Professor Ramesh Deosaran, is an experienced criminologist and former Police Service Commission chairman. In a recent column in the Newsday, without departure from his usual diplomatic language, he described previous restrictive bail, as well as anti-gang legislation, and questioned what had been gained from it.
He stated: “These provisions have core constitutional implications which may be extended if, for example, there is strong evidence that these provisions brought significant results in detection, prosecution, etc since 2018. Follow the science.”

(Copyright Newsday)
Deosaran ended with these striking words: “In fact, why were earlier well-stocked legislation not effective? Speculation and fear-mongering will not do. We should also be careful that judges are not made to appear unduly sidelined in matters of procedural justice and fundamental freedoms. The attorney general should reflect.”
This government has an abundance of authoritarian cabinet members, who often cannot reflect because they are blinded by hating on the media and critics. For the same reason they cannot read many plays, nor give a coherent account of their acts and omissions; nor can they give an unqualified apology for the most obvious of mistakes.

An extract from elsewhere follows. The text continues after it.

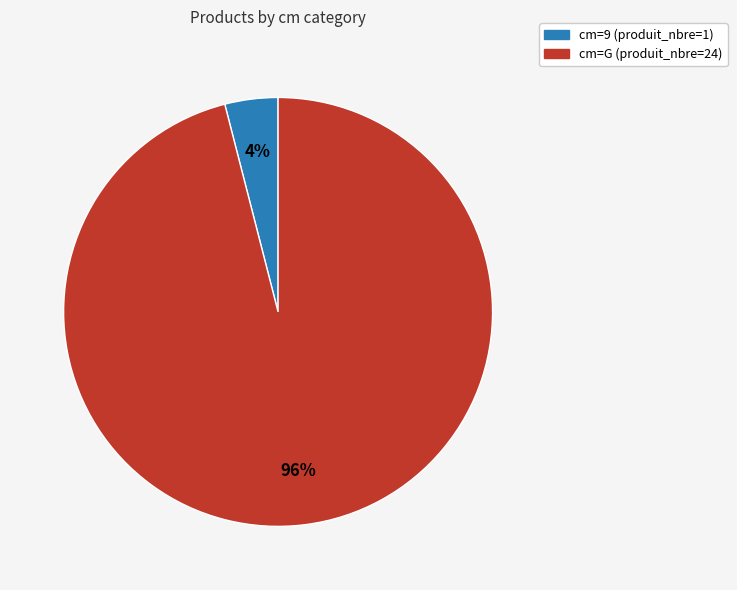

To the nearest percent, what is the difference between the largest and smallest slice percentages?

92%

The government has not read the vaccination diplomacy plays. If we are not more astute, we will be even further down in the line for receipt of Covid-19 vaccines, through the international Covax facility, than we already are—while shamelessly pretending there is a vaccine rollout ongoing.
Prime Minister Mia Mottley of Barbados, moved smartly and anticipated that vaccines manufactured in India would receive international approval. She kindly gave us some of what Barbados obtained from India.

(Copyright Office of the Parliament)
The minister of health failed miserably when he did not acknowledge Barbados as the gift-giver at the outset. Could he not have simply said: “For my error in not acknowledging Barbados as the donor of vaccines to Trinidad and Tobago, I am truly and deeply sorry. I unreservedly apologise.”
Kamla Persad-Bissessar and her unattractive UNC Opposition jeered at the government’s mistake. That is part of partisan island politics. The government nevertheless has to own up when caught out.
Blame games and other diversions will not sidetrack us from discerning how the rulers let us down and, worryingly and all too frequently, provide cause for concern.
Martin G Daly SC is a prominent attorney-at-law. He is a former Independent Senator and past president of the Law Association of Trinidad and Tobago.
He is chairman of the Pat Bishop Foundation and a steelpan music enthusiast.